**Text block**:
--- --- ---

Optical shape sensing (OSS) is an optical measurement technique for determining the position and shape of a structure in a three-dimensional space. The Optical Shape Sensing (OSS) technology is also called Fiber-optical RealShape (FORS) technology. Optical Shape Sensing can be applied in minimal invasive procedures in healthcare, wherein it is advantageous to monitor the three-dimensional shape of an elongated medical device within the body of a patient.
To this end, the OSS is based on three techniques: first, strain sensing using spectroscopy; second, distributed sensing using interferometry; and third, shape reconstruction using a special fiber geometry. State of the art OSS techniques utilize strain sensing which entails the measurement of spectral shifts. In particular, a swept laser source is applied which generates light of a chosen wavelength, wherein the wavelength can be varied within a wavelength span. Such a swept laser source is also known as tunable laser source (TLS). A light beam generated by the TLS is split into a reference beam and a device beam by a fiber splitter. The device beam is directed towards a device under test (DUT) via a circulator. The device beam is reflected within the DUT and is redirected by the circulator to a fiber coupler. The reference beam is directly guided to the fiber coupler to form an output lighting combined from the reference beam and the reflected device beam. The output light beam can be monitored by a detector in order to retrieve interference signals resulting from constructive and destructive interferences between the reference beam and the reflected device beam.

--- --- ---

**Entries shown**:
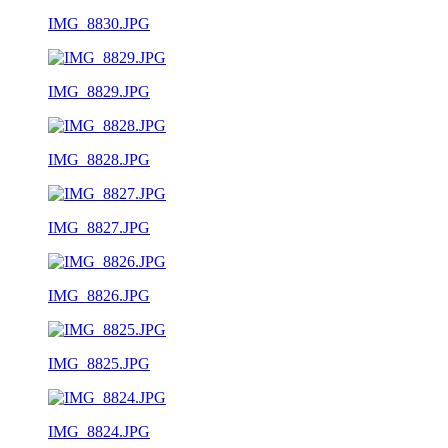
IMG_8830.JPG
IMG_8829.JPG
IMG_8828.JPG
IMG_8827.JPG
IMG_8826.JPG
IMG_8825.JPG
IMG_8824.JPG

--- --- ---

**Brief 1**:
According to the passage on optical shape sensing, why is the output light beam monitored by a detector? Answer in one to three sentences.
**Brief 2**:
List every technique that the passage on optical shape sensing names as a basis of OSS, together with the method each one uses.

**Answer 1**:
The output light beam is monitored by a detector to retrieve interference signals. These signals come from constructive and destructive interferences between the reference beam and the reflected device beam.

**Answer 2**:
- Strain sensing, using spectroscopy
- Distributed sensing, using interferometry
- Shape reconstruction, using a special fiber geometry